The same is not true for India. India is still a rule taker whereas it needs to be a rule maker. But just how is it to achieve that?
The opportunity may perhaps lie in the new foreign policy articulation from the United States. The US strategy for Asia under Donald Trump has been redefined under the rubric of Indo-Pacific as opposed to erstwhile Asia Pacific. This makes India a country of strategic importance not only for the US but also for Australia and Japan — the two other powers that form the “Quad” — a group of four that has understandably come together to check the rise of China but one that is still to find a strategic convergence.
Just as recent as late last year the four Quad countries presented separate statements after secretary-level meeting in Manila thus signalling that there is still work to be done for the Quad to be a credible challenge! Complicating the matters further was President Trump’s visit to China where the bonhomie between Mr Trump and Xi Jinping sent confusing signals.
Given this scenario and the fact that many smaller countries in South and Southeast Asia have gradually come to depend on China, India will have to capitalise its position right now, when the formations of future global order are being defined. It has to generate confidence in its partners that it can deliver. This on one hand may mean that India will have to emerge as a “big giver” in the neighbourhood while on the other hand it means to be ready to share burden of partnership with countries like the US. This sharing of burden may come in the form of additional responsibilities such as humanitarian aid in other countries in lieu of tangibles like transfer of technology from the US, which will help build India’s capabilities.
If India can do that, it may also qualify as a strategic ally of the US in its quest to make “America Great Again”. This is because at the heart of slogans like this or “America First” is the idea that the US will not spend its resources where others can or should. Therefore, the question is can India become that US ally and win from it?

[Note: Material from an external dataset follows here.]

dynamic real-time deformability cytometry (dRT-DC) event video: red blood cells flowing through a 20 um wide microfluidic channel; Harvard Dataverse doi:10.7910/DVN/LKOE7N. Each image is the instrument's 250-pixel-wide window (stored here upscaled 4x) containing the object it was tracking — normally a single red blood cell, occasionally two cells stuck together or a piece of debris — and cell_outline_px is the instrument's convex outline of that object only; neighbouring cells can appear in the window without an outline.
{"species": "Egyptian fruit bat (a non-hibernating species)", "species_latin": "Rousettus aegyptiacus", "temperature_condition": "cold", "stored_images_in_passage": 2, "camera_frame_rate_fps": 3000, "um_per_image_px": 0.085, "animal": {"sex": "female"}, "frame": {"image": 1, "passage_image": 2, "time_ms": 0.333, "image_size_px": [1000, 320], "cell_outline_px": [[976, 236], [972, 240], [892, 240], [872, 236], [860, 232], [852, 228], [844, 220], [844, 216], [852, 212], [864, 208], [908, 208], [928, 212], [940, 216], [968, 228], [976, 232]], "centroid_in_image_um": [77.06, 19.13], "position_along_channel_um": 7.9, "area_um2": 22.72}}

If it is indeed to happen, India will have to bargain keeping in mind its strategic location, which has already been recognised under Indo-Pacific formulation by the US, its democratic values, concerns on terrorism and other imperatives like tackling poverty, job creation and climate amongst other. More often than not, it is because of internal imperatives like poverty that India has to often adopt a protectionist stance. Therefore, in pursuit of India’s ambition to become one of the key protagonists in the ushering of ideas based global order, it will have to do a careful balancing act. It cannot just wish to be there without fixing its domestic policies, human capital, ease of doing business, sustainability record and governance, amongst others.
To put this in a slightly unusual way, India will have arrived when it can convince the world that its biggest soft power export is called “yog” and not “yoga”, the Romanised version. In other words, the world will have to listen to India as if it were the last big hope of liberal and democratic values — the journey for which begins from within and from its neighbourhood.
And clearly, if the liberal order is to succeed it will not only be upon India alone rather it will have to be a result of a new configuration of which India will be a pivot.
The attendance of 10 Asean leaders on India’s Republic Day function on January 26 must bring out something concrete in the months to follow unlike the previous neighbourhood gathering four years ago. There are also signals of Trump administration’s softening stance on climate change and trade. These are just some of the opportunities we cannot afford to miss.